- _PROBLEM DESCRIPTION_: Format the lines of the material below as a JSON list of strings, one string per line with blank lines omitted, starting with the line that contains "scientific name: Hyla femoralis" and going on through the line that contains "scientific name: Osmundastrum cinnamomeum".

- _RECORDS PROVIDED_:
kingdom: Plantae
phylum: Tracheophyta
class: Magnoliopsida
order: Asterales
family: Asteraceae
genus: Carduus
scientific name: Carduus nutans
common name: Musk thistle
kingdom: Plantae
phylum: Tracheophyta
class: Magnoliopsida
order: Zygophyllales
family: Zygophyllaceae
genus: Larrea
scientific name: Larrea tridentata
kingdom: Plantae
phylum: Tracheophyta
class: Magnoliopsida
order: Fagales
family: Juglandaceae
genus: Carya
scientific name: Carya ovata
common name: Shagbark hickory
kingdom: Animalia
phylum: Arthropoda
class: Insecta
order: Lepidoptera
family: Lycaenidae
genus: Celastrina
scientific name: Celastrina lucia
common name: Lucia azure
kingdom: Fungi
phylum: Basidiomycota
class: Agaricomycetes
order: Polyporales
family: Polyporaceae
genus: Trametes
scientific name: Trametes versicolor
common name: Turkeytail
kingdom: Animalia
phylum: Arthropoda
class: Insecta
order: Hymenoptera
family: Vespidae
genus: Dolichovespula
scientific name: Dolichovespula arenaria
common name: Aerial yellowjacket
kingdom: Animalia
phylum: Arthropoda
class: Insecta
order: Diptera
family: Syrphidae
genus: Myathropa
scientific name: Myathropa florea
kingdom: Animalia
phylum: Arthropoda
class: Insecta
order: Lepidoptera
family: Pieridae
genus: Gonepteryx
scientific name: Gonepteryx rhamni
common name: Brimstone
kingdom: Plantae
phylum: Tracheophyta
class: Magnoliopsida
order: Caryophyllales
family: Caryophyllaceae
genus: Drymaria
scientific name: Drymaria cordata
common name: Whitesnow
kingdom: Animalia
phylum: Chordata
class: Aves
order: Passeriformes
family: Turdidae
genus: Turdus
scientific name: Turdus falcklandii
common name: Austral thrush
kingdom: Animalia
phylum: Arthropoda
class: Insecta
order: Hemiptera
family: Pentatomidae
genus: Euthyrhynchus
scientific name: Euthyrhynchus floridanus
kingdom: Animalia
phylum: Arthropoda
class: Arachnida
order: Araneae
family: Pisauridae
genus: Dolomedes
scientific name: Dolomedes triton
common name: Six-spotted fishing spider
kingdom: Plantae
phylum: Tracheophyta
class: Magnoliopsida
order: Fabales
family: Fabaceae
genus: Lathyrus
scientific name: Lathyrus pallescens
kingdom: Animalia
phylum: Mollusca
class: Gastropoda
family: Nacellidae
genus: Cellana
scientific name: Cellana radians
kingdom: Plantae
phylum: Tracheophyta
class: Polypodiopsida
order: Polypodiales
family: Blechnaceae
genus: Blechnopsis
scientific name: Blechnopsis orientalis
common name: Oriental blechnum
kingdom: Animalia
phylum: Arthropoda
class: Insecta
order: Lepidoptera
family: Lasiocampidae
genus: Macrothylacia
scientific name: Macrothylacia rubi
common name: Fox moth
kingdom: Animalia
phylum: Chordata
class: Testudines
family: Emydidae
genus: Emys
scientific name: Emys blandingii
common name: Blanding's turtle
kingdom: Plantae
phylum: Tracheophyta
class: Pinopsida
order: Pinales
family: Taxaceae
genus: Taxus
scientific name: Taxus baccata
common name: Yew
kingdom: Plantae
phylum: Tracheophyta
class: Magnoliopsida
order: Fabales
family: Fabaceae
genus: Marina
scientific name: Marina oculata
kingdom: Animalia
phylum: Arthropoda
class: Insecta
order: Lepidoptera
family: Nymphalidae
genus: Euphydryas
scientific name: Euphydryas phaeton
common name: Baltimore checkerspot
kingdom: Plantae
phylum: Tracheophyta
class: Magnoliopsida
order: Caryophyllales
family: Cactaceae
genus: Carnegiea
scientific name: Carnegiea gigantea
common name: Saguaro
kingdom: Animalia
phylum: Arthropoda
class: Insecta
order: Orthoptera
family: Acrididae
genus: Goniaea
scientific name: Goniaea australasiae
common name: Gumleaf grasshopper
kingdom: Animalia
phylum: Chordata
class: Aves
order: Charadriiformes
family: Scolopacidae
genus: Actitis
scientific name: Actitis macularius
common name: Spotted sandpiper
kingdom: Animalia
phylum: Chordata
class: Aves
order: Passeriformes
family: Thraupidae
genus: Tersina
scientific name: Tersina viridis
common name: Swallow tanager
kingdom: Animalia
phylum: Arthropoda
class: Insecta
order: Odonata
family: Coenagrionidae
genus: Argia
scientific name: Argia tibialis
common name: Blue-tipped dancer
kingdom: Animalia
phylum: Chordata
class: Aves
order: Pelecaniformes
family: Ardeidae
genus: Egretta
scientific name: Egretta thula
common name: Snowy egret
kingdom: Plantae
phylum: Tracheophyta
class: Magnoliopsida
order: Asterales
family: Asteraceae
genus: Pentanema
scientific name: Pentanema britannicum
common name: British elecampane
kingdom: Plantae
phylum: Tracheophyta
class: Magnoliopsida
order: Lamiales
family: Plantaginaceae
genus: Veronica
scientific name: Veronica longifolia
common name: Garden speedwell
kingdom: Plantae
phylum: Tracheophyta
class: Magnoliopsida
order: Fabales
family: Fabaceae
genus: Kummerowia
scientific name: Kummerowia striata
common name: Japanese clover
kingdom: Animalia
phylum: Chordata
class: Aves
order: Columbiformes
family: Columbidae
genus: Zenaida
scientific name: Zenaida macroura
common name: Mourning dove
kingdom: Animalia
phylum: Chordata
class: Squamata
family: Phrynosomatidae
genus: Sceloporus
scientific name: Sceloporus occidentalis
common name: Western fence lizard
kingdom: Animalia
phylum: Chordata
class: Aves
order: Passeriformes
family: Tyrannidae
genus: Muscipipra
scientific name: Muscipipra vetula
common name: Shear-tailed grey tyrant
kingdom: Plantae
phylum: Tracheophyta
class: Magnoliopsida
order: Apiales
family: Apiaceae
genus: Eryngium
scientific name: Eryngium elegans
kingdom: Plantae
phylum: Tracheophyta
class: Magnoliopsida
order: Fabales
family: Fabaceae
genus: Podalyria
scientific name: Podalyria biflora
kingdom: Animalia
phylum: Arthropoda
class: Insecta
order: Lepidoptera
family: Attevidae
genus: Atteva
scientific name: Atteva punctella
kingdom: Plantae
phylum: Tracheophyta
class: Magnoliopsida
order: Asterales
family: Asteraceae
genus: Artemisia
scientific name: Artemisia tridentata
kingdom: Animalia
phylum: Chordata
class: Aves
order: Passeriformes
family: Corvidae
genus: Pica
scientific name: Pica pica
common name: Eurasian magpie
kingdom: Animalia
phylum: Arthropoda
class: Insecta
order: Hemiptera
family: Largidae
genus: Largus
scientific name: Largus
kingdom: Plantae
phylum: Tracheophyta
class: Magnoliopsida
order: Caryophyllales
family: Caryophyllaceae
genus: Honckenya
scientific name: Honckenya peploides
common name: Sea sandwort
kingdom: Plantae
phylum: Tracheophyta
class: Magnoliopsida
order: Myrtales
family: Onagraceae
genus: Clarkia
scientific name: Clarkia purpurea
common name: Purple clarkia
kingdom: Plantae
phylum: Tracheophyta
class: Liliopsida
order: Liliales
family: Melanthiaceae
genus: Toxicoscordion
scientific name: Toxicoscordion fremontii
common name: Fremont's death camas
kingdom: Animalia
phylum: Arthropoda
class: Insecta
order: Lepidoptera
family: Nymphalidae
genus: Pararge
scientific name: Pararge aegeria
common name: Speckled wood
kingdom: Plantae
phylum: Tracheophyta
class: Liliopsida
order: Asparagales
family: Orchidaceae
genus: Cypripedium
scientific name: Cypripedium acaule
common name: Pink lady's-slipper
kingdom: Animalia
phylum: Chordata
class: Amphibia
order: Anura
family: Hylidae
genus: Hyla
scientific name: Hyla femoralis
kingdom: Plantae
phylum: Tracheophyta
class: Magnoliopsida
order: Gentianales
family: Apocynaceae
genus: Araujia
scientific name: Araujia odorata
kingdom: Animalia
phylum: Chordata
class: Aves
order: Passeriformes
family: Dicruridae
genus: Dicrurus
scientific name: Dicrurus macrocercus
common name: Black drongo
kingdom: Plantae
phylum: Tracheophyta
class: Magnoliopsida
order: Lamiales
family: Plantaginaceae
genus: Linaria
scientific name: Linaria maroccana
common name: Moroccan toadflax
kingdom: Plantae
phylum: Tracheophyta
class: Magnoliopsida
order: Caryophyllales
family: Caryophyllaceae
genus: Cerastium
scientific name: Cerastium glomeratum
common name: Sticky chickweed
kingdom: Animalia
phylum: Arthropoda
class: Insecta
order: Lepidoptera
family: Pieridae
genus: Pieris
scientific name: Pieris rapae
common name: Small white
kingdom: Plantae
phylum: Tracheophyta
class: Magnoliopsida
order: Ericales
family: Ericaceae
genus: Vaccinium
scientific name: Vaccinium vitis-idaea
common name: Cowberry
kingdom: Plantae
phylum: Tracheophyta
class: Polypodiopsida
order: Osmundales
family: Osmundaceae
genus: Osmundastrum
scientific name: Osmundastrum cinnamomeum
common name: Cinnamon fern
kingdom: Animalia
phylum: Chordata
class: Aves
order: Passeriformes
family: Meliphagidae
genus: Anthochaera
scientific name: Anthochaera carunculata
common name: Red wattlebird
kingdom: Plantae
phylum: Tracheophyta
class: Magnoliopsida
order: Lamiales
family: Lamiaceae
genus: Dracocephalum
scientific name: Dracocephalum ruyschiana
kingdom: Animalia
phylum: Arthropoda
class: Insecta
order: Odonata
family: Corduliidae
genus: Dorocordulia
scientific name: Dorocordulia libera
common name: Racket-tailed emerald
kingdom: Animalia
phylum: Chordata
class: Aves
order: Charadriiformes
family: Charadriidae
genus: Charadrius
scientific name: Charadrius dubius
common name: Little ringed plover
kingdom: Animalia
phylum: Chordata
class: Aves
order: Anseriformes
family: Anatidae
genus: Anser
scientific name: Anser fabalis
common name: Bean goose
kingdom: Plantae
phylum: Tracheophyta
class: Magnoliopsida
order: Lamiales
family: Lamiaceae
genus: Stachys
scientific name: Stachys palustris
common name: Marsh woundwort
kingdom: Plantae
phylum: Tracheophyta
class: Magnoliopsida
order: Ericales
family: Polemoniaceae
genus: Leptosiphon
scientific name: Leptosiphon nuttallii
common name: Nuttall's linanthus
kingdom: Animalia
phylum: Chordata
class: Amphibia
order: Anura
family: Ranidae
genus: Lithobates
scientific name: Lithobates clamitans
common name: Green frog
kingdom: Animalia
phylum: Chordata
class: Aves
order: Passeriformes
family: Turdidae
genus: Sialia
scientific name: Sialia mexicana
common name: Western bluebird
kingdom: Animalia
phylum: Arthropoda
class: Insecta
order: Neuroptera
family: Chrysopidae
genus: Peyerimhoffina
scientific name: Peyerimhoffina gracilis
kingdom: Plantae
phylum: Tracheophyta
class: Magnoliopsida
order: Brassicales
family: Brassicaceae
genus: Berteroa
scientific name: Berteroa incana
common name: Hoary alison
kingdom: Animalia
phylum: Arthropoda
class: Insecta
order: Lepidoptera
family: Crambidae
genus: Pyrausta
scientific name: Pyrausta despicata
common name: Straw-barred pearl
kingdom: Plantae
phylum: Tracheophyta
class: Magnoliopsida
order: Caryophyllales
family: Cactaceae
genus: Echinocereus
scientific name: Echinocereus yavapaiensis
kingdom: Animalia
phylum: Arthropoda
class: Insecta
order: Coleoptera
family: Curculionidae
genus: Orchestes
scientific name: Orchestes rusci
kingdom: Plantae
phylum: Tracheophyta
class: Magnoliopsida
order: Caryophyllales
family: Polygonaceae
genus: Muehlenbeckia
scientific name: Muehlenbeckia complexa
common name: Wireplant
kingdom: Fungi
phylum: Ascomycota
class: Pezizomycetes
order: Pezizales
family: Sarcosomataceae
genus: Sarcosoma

- _RESULT FOR THIS EXERCISE_:
[
  "scientific name: Hyla femoralis",
  "kingdom: Plantae",
  "phylum: Tracheophyta",
  "class: Magnoliopsida",
  "order: Gentianales",
  "family: Apocynaceae",
  "genus: Araujia",
  "scientific name: Araujia odorata",
  "kingdom: Animalia",
  "phylum: Chordata",
  "class: Aves",
  "order: Passeriformes",
  "family: Dicruridae",
  "genus: Dicrurus",
  "scientific name: Dicrurus macrocercus",
  "common name: Black drongo",
  "kingdom: Plantae",
  "phylum: Tracheophyta",
  "class: Magnoliopsida",
  "order: Lamiales",
  "family: Plantaginaceae",
  "genus: Linaria",
  "scientific name: Linaria maroccana",
  "common name: Moroccan toadflax",
  "kingdom: Plantae",
  "phylum: Tracheophyta",
  "class: Magnoliopsida",
  "order: Caryophyllales",
  "family: Caryophyllaceae",
  "genus: Cerastium",
  "scientific name: Cerastium glomeratum",
  "common name: Sticky chickweed",
  "kingdom: Animalia",
  "phylum: Arthropoda",
  "class: Insecta",
  "order: Lepidoptera",
  "family: Pieridae",
  "genus: Pieris",
  "scientific name: Pieris rapae",
  "common name: Small white",
  "kingdom: Plantae",
  "phylum: Tracheophyta",
  "class: Magnoliopsida",
  "order: Ericales",
  "family: Ericaceae",
  "genus: Vaccinium",
  "scientific name: Vaccinium vitis-idaea",
  "common name: Cowberry",
  "kingdom: Plantae",
  "phylum: Tracheophyta",
  "class: Polypodiopsida",
  "order: Osmundales",
  "family: Osmundaceae",
  "genus: Osmundastrum",
  "scientific name: Osmundastrum cinnamomeum"
]